Instruction for the entries that follow: retype exactly the lines from the line with "tout en conservant une riche" to the line with "underground banking sector)", both included, and omit all others.

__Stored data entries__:
BEGIN
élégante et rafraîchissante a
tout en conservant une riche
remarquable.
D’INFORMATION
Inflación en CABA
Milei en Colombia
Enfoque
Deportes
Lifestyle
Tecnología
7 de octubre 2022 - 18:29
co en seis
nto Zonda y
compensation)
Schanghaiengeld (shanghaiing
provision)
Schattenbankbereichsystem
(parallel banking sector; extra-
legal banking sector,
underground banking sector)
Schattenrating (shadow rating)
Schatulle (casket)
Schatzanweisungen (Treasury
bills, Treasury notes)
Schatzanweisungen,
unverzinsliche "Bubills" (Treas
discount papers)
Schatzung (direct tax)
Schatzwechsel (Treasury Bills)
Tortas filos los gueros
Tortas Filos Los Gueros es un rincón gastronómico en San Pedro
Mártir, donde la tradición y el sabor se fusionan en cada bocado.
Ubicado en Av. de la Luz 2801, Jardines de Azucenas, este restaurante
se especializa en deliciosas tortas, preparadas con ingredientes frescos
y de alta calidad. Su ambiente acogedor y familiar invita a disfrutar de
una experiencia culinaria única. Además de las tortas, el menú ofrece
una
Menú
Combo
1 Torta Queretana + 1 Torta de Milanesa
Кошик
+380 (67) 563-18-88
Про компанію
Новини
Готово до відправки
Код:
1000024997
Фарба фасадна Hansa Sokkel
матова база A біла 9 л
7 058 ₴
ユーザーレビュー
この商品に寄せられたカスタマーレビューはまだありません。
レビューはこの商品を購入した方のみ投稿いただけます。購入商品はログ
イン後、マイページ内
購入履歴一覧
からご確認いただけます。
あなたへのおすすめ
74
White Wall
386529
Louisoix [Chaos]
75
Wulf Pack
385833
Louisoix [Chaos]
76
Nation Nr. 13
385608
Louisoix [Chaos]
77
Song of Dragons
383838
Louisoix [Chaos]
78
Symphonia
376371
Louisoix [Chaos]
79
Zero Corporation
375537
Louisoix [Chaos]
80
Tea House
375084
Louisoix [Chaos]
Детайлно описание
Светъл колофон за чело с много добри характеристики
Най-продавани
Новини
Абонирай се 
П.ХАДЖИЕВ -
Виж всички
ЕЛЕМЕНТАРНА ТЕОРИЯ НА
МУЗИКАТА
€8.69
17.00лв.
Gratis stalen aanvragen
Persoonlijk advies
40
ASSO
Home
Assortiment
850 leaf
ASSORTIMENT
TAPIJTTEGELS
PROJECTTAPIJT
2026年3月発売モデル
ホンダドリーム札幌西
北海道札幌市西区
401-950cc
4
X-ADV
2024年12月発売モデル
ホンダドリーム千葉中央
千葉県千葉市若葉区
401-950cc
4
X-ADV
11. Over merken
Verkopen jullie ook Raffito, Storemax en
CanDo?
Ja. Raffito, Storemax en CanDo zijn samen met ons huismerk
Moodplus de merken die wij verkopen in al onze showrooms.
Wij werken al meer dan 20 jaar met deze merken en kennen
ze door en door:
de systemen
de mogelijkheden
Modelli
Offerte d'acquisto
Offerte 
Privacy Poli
END
__Answer for this exercise__:
tout en conservant une riche
remarquable.
D’INFORMATION
Inflación en CABA
Milei en Colombia
Enfoque
Deportes
Lifestyle
Tecnología
7 de octubre 2022 - 18:29
co en seis
nto Zonda y
compensation)
Schanghaiengeld (shanghaiing
provision)
Schattenbankbereichsystem
(parallel banking sector; extra-
legal banking sector,
underground banking sector)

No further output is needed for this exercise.